Wednesday, February 11, 2009

random entry

There are moments in life where I feel like anything is possible. We can climb the highest mountain and achieve whatever we want to do in life.

However, right now I feel boxed. I feel caged. Its as if I'm in a little 3x3 cell just simply trying to exist. I feel like the song Hot and Cold by katy Perry "Your in then your out, your up then your down." suits the particular mood I am feeling right now. Right now, I'm down. I feel like I can't do anything right and its not that I have been told that, its just how I'm feeling. I need my motivation and focus back for recovery and everything but right now, its not there. Its not anywhere.

I will say that I have been eating normal and trying to. However, everyday that I do, my head tries to fuck with me even further. Its like I shouldn't be eating normal, I should be doing things to compensate for this "normal" eating... My mother was mad yesterday because I was exercising. I've gotten the energy back to do at least that but I admit, I want to do it in overdrive like I did before. exercise releases endorphins and makes me happy. I've been doing it for the last few days, maybe that is what I need today to just exercise.

I love therapy but everything is too expensive. I'd love to just solve everything on my own and just get better on my own. I know that sometimes you need to reach and call upon help when needed and I don't see that as a weakness, I think its a good thing. But for right now... I want to be in the quiet solitude of myself. I think I might take tomorrow to reflect and try to figure things out. I have a lot of sorting out to do and I just have been putting off the dealing and I can't any longer. I have been crying for a while. I feel like a failure right now. I feel like I fail at anything and everything. *sigh*

In other news, I applied for a job at 24 hour fitness and I'm applying at a couple other places. I need a full time job. I need more money I need to work more. I would love some place to hire me.

Don't have anymore to say... I'll write later.

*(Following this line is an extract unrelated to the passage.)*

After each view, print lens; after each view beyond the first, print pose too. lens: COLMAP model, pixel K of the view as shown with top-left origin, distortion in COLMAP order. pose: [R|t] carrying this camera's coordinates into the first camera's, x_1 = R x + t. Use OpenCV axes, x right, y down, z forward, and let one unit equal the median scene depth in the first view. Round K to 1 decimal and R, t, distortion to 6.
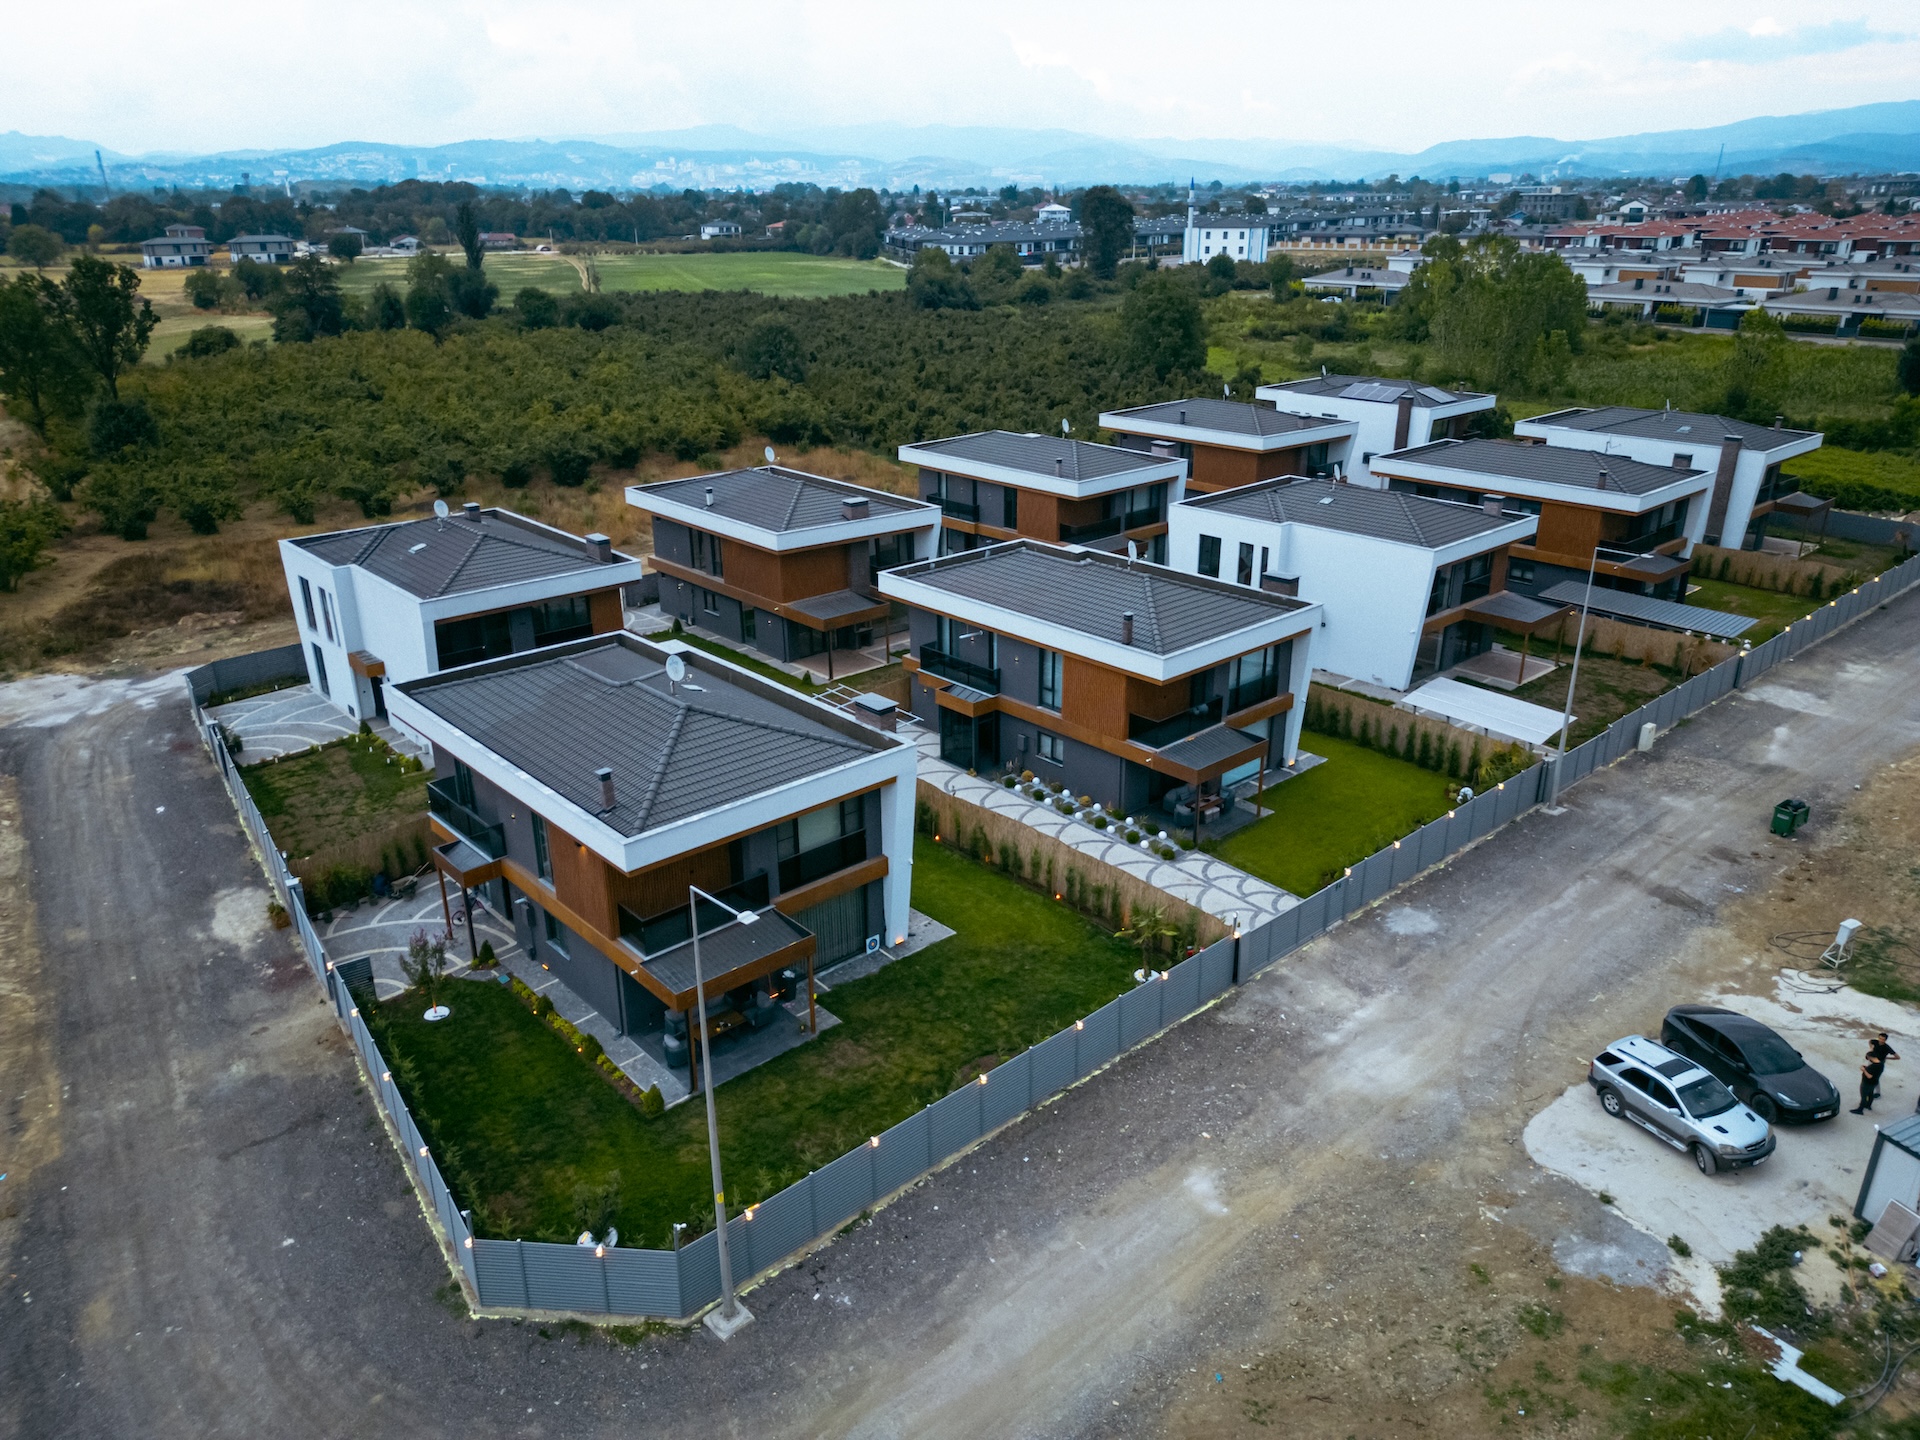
lens RADIAL K [[1345.1, 0, 960.4], [0, 1345.1, 714.2], [0, 0, 1]] dist [0.061157, -0.055180]
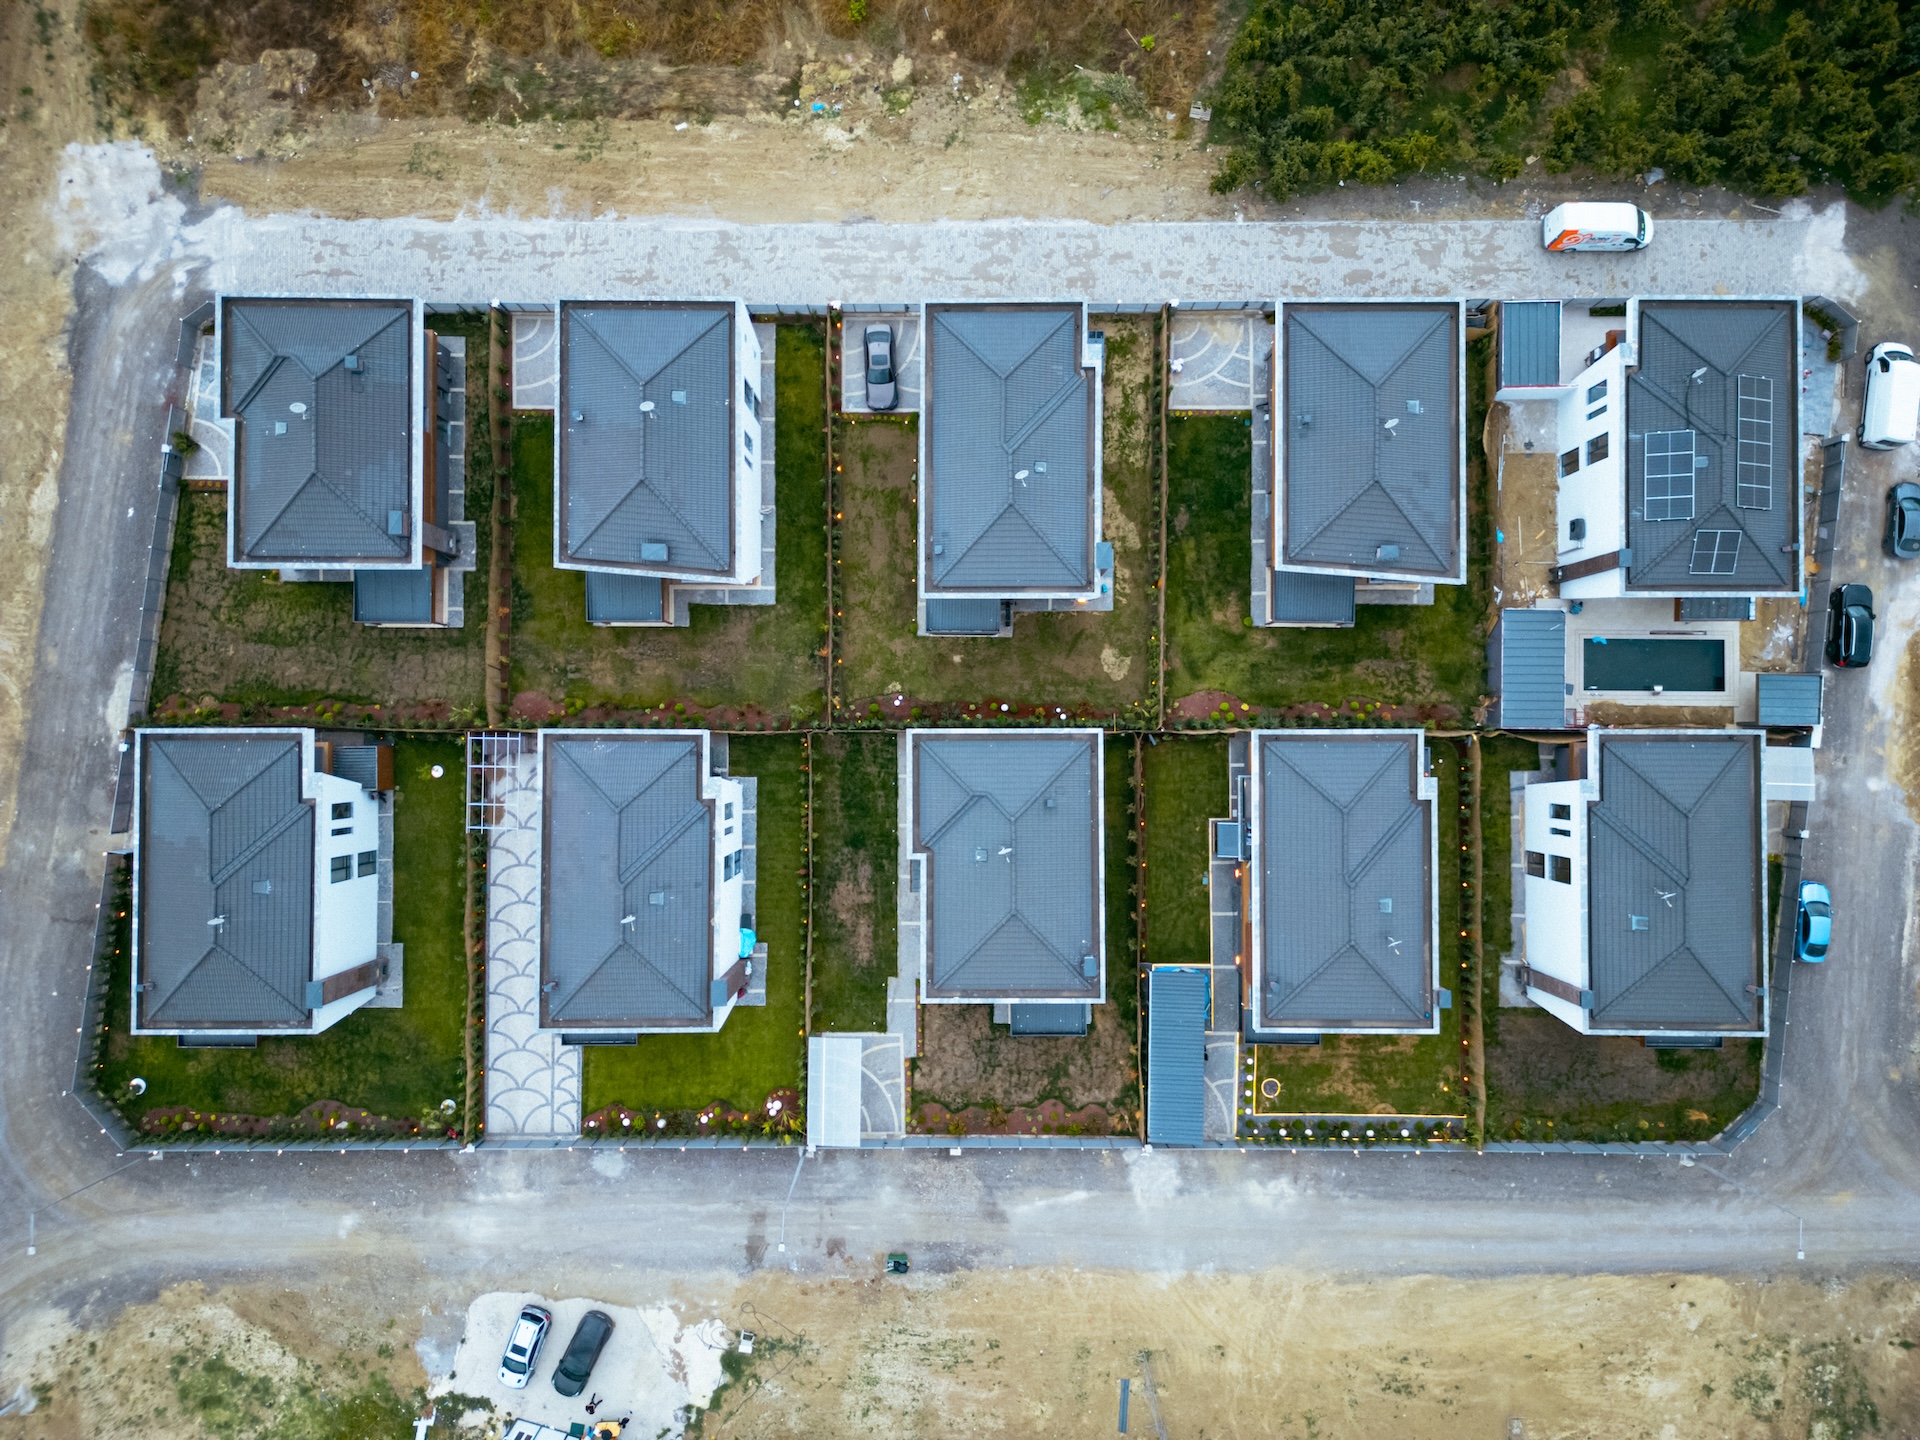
lens RADIAL K [[1345.1, 0, 960.4], [0, 1345.1, 714.2], [0, 0, 1]] dist [0.061157, -0.055180]
pose [[0.741236, 0.671181, -0.009202, 0.203811], [-0.246987, 0.285463, 0.926018, -1.218598], [0.624152, -0.684125, 0.377368, 0.705848]]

Tuesday, February 10, 2009

Racing thoughts

Its been quite a while since i have used blogger. While i am fully aware that this is another in a long list of blogs, i am sure this will be put to use. My mind is becoming more disordered with each day i am trying to get better. I gave in to the laxatives last night but only took three. Today my brain is screaming fat cow and liquid fast. Two steps forward and one back. Im feeling boxed in. I need to get better. I cant keep this disorder. I cant keep not dealing with what happened last month. Flashbacks and thoughts keep flooding in. I still feel responsible deep down sigh. Plus im waiting on a period that might never come but i think it will. Hope it will. If i am pregnant im keeping it. I had the one nighter so... I have a girlfriend and i think she is amazing. We have a date tonight and i cant wait! Well hope you all are doing well. Love!